Hariri, who still runs her store, feels she has an inside track on the ebbs and tides of her industry.
Beluva has 700 accounts, chiefly with specialty stores, and an expected sales volume of $2 million wholesale in 2002.

Anne Klein New York/AK Anne Klein
Elie Tahari
Two of the biggest names in the bridge world, Anne Klein and Elie Tahari, are now in AmericasMart, at Ambrosia & Co. showroom.

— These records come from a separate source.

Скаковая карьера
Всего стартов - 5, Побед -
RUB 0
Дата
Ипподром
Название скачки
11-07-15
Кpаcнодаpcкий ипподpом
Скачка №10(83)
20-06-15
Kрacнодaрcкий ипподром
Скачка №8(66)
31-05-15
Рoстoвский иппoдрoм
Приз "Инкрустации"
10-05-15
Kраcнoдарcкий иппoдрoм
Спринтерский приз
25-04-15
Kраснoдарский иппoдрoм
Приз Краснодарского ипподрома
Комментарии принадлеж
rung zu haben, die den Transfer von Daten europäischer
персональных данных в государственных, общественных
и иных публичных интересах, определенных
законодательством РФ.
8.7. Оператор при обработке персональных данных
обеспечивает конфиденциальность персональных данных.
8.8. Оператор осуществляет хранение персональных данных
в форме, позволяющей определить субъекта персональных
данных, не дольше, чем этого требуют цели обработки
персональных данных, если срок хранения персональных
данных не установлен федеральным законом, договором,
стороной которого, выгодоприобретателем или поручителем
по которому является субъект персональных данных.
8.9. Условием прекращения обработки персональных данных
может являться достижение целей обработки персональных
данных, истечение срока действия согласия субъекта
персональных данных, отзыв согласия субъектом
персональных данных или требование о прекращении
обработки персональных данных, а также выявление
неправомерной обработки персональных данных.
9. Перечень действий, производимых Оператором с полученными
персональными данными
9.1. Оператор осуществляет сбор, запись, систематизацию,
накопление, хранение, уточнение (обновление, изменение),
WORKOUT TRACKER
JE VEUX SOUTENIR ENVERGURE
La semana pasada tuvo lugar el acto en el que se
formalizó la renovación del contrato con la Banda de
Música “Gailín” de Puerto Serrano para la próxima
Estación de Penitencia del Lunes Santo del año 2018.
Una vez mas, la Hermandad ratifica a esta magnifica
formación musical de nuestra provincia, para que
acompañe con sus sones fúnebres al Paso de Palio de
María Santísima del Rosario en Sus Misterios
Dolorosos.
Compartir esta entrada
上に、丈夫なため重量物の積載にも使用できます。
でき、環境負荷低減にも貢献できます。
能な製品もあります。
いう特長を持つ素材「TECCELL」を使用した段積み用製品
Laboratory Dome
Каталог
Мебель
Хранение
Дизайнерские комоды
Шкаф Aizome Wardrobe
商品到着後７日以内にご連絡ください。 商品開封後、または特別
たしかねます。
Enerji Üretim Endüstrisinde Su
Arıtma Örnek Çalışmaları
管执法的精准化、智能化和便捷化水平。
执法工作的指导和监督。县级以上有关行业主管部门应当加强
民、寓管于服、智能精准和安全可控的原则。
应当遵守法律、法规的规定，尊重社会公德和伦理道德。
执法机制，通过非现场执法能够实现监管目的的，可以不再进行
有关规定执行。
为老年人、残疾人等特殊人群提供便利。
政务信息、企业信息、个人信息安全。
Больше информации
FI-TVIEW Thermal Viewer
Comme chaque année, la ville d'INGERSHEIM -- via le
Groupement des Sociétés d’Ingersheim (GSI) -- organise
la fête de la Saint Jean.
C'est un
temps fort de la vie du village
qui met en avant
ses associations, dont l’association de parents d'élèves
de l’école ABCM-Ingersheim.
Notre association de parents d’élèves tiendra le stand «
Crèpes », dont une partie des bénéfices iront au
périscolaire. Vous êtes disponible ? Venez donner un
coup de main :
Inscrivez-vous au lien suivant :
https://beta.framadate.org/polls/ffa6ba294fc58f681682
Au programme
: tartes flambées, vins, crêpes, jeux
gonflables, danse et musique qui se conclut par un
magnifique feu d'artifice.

Anne Klein New York/AK Anne Klein
Never shown before in Atlanta, Anne Klein will offer two lines: Anne Klein New York and AK Anne Klein, the lower-price secondary collection.
The relaunch reflects the vision of new management put in place during the past year. John Idol, formerly with DKNY, is the new ceo. Charles Nolan, late of Ellen Tracy, is now Anne Klein’s designer.
The Anne Klein New York line offers felt and leather, with tricolor scallop-edged skirts. Suede and leather, plaids and tweeds feature traditional cuffed full trousers or Prince of Wales blazers, and cabled cashmere sweaters. Feminine touches include ballet-neck tops and lace pants in paper bag silhouettes. A bestseller has been a fireman’s coat in cotton moleskin.
At an average wholesale cost of $100, prices go up to $350 for special pieces.
AK Anne Klein features more denim for fall, in narrow “stiletto” silhouettes. A-line skirts and low-rise distressed leather pants are prominent, paired with paisley print blouses. At wholesale prices from $24.50 for jeans, $45-$60 for bottoms and jackets around $100, the line hangs with better lines such as Lauren and Sigrid Olsen.
Both lines are targeting more specialty store business. “The product is clean, good and warrants the specialty store distribution,” said a spokeswoman.

Elie Tahari
While the Tahari line of suits still exists, the sportswear collection, named Elie Tahari a year ago, will be shown in Atlanta.
The line is constantly upgrading, while maintaining sharp prices, said Deanna Cunneen Berkeley, director of sales. Using the same fabrics from Italian mills as Gucci and Prada, Elie Tahari maintains bridge prices by taking lower markups and spending very little on advertising. Wholesale prices are around $197 for a jacket, and $98 for pants.
“We sharpened our pencils to maintain a price-value association that everyone can see,” said Cunneen Berkeley.
For fall, romantic trends continue in soft blouses and ruching details, but blouses are paired with men’s wear, such as cuffed, tweed trousers. Feminine touches include lace for day and evening, layering and bias-cut flowing skirts. Crocheted knits lend a bohemian feeling.
Early fall deliveries feature clean lines and silhouettes, a la Jackie O, that mix fabrics and texture. Later deliveries, under the theme “Almost a Lady,” evoke Faye Dunaway’s sexy gangster style in “Bonnie and Clyde.” And for October deliveries, holiday looks are poetic, with corsets and maxi-length skirts.
Cunneen Berkeley said the time is right to go after more specialty business, with limited distribution so the line doesn’t become too saturated. She also added that the line was more tailored to regional markets, with lightweight fabrics, such as sueded cotton, that look luxurious.